◆ Set of tasks
[a] In the forum thread about timeshares in Costa Rica, which two places does the first poster want to see?
[b] Extend the forum thread about timeshares in Costa Rica, picking up after its last sentence.

# Help with time share location in Costa Rica



## sbfrench (Jan 19, 2007)

My husband and I want to go to CR but I'm not sure if we should just rent hotels or exchange 1 week timeshare.  The 2 places we're interested in seeing are The Arenal Volcano and Manuel Antonio.  Is there a timeshare located close enough to the Arenal Volcano where it wouldn't be too difficult to visit with a car.  If there is I thought we could spend 1 week there visiting sights and then rent a hotel near Manuel Antonio for a couple of nights.  

Please let me know what timeshares are at a good location, I definitely do not want the one in San Jose, I wouldn't want to spend 1 week in a big city.


----------



## eal (Jan 19, 2007)

We enjoy Costa Rica very much, but we typically do things the opposite of what you are suggesting.  We fly into Liberia, stay in hotels in Guanacaste (my favourite is Los Almendros de Octotal, right on the beach) but there is a lovely hotel at Arenal called the Arenal Volcano Inn.

◆ Dataset section
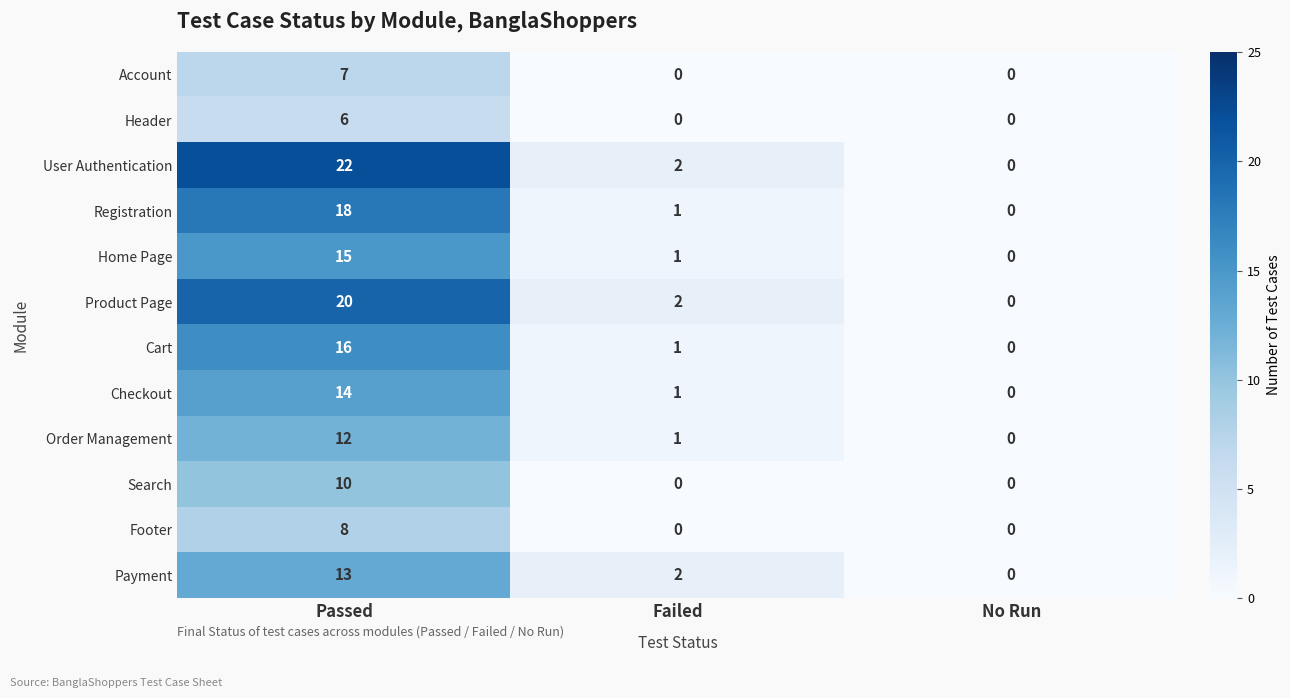

What is the maximum value for Order Management?

12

◆ Answers to the tasks
[a] The Arenal Volcano and Manuel Antonio.

[b]
When we go to Manuel Antonio we stay at Pueblo Real, RCI #2883.  There is much to see and do in the area.


----------



## sbfrench (Jan 19, 2007)

How far is Pueblo Real to Manuel Antonio?  Is that the only good timeshare to stay at as far as location.


----------



## PClapham (Jan 19, 2007)

How do you trade into this timeshare which has only 15 units?
Thanks
Anita


----------



## eal (Jan 19, 2007)

Pueblo Real is at Isla Damas, about 3 km from Quepos, which is 8 km from Manuel Antonio.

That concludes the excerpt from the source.